Consolidate auth extensions to generalized ones, one for OAuth1 and one for OAuth2.

The plan is to combine all the service-level auth flows where possible to allow for more uniform and easy-to-understand auth flows based on underlying protocol, and to reduce reliance on third-party SDKs for future secure deployment environments.

out of date:
As discussed in https://portability.slack.com/archives/C8PH5R1C2/p1533592780000248
We should generalize AuthServiceExtension used in the API servers to be basically a config wrapper, which returns auth-related config to the FE

FE's should know how to handle various auth flows given the auth configuration returned from the API

[rtannenbaum]

update: this bug is now tracking the effort to consolidate auth extensions to generalized ones, one for OAuth1 and one for OAuth2.
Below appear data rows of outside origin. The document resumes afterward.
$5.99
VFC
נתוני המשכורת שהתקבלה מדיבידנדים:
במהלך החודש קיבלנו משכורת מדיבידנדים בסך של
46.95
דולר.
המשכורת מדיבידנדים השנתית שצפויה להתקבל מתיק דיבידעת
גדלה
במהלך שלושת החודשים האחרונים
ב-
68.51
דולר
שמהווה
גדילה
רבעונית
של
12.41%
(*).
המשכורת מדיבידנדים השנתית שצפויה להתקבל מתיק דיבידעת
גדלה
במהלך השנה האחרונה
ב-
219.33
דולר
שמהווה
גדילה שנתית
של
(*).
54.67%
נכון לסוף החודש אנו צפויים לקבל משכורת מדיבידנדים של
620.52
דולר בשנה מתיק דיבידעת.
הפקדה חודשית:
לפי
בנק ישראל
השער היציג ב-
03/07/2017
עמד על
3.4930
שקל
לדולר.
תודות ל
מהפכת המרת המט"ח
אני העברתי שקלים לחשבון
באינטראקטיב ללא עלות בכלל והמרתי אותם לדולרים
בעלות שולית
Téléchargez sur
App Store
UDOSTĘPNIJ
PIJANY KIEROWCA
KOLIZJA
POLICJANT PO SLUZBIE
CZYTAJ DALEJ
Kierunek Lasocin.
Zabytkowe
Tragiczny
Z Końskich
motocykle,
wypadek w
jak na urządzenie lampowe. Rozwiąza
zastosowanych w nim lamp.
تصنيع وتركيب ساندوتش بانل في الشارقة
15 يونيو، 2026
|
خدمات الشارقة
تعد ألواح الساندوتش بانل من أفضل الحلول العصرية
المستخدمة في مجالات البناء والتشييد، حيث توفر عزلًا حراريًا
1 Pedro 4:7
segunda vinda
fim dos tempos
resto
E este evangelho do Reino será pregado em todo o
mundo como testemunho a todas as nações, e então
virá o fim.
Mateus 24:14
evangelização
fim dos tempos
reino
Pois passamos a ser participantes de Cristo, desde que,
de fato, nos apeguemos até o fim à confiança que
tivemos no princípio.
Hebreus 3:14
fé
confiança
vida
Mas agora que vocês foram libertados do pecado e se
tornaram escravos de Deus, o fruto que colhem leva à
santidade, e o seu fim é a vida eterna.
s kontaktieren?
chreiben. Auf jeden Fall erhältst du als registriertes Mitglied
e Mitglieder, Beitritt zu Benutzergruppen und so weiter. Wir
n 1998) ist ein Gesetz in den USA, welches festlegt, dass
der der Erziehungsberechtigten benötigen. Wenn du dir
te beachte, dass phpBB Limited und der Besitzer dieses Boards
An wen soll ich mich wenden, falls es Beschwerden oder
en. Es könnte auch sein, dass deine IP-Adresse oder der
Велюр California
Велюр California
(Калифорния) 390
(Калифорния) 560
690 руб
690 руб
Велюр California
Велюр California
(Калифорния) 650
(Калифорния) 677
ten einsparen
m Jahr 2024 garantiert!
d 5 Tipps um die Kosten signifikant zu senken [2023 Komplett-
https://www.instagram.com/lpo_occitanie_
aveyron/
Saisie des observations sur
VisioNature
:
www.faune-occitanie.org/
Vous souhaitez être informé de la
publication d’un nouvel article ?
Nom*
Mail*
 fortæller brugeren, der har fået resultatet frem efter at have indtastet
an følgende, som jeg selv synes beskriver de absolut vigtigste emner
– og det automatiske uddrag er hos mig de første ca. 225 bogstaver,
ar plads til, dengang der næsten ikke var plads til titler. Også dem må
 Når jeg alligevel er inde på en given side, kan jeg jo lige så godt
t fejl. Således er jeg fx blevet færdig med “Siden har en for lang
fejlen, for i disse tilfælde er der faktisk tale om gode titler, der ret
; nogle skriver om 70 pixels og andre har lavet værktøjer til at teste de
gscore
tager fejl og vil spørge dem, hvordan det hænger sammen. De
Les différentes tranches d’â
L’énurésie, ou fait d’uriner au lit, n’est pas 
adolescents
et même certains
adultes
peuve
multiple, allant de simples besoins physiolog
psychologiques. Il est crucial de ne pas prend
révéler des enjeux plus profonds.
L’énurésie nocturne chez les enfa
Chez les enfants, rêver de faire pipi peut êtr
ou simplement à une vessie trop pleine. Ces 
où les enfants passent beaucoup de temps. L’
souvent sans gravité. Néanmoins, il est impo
The comment in the PR description about making API servers be auth config managers is now out of date. The latest discussion/thinking is for auth logic to be available in API servers for those who wish to use the API server as a web server to handle auth, but to also provide a separate, more minimal, mode as well for the API server to not handle auth flow (just provide an interface to JobStore). In that scenario, distributions would move auth logic to their frontend. This dual-mode API server approach was discussed in our maintainer meeting on 10/15/18.